— TASK DESCRIPTION —
Retype the lines from the first one in the records down to the line containing "X000150Y007076D02*", counting both, and leave out any pictures.

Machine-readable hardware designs
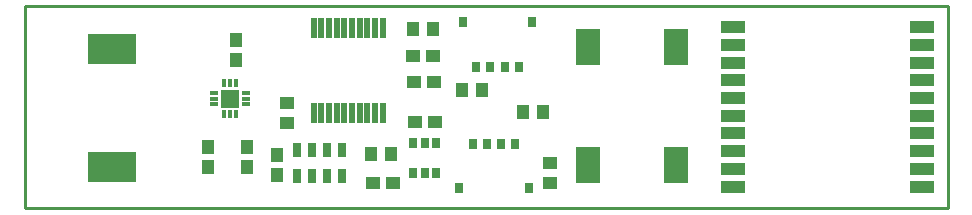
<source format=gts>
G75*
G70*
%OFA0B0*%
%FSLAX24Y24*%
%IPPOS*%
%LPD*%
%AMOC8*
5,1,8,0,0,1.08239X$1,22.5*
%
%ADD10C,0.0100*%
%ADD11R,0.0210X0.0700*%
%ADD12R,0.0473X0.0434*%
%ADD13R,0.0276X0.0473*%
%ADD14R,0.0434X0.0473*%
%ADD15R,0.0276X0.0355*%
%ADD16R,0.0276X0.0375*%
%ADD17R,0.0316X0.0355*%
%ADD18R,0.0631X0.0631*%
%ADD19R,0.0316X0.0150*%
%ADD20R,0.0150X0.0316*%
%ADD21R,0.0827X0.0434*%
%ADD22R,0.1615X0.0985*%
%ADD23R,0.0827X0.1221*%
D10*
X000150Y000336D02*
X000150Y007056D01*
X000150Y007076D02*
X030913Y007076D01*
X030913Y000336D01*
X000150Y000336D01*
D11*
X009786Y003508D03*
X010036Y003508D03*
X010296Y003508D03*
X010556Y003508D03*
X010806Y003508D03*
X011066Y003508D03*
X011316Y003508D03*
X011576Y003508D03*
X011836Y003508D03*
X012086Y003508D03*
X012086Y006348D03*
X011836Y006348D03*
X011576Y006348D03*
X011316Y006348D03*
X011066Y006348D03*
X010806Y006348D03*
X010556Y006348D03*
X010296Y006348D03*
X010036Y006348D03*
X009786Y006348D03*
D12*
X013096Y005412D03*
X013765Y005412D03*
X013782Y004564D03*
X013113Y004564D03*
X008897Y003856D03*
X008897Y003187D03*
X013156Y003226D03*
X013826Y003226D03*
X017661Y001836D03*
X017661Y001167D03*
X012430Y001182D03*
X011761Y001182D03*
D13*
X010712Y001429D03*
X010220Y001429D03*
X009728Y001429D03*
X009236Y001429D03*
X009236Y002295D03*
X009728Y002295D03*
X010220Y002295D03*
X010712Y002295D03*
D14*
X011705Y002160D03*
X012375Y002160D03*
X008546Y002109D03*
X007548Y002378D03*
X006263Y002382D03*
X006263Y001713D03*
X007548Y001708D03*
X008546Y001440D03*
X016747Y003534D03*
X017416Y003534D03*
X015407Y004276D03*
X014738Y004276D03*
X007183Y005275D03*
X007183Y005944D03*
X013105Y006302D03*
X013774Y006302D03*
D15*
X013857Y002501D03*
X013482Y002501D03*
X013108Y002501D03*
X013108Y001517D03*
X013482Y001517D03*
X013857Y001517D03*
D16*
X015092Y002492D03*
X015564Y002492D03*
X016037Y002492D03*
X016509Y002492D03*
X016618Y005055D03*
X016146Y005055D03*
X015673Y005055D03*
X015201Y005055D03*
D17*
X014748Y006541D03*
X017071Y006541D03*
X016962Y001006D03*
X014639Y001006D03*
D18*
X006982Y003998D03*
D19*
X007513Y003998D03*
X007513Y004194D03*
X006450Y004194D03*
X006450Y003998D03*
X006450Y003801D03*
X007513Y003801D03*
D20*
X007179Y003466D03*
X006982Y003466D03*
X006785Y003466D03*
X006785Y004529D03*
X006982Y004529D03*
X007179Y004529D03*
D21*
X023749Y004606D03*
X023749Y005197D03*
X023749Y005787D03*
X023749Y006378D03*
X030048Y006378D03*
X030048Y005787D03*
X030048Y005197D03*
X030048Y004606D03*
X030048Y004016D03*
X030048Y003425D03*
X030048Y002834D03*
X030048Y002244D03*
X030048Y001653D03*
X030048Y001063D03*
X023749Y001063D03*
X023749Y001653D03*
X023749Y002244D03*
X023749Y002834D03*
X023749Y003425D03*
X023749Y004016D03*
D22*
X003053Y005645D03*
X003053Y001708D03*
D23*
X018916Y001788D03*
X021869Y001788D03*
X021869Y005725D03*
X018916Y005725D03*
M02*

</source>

— TASK RESULT —
<source format=gts>
G75*
G70*
%OFA0B0*%
%FSLAX24Y24*%
%IPPOS*%
%LPD*%
%AMOC8*
5,1,8,0,0,1.08239X$1,22.5*
%
%ADD10C,0.0100*%
%ADD11R,0.0210X0.0700*%
%ADD12R,0.0473X0.0434*%
%ADD13R,0.0276X0.0473*%
%ADD14R,0.0434X0.0473*%
%ADD15R,0.0276X0.0355*%
%ADD16R,0.0276X0.0375*%
%ADD17R,0.0316X0.0355*%
%ADD18R,0.0631X0.0631*%
%ADD19R,0.0316X0.0150*%
%ADD20R,0.0150X0.0316*%
%ADD21R,0.0827X0.0434*%
%ADD22R,0.1615X0.0985*%
%ADD23R,0.0827X0.1221*%
D10*
X000150Y000336D02*
X000150Y007056D01*
X000150Y007076D02*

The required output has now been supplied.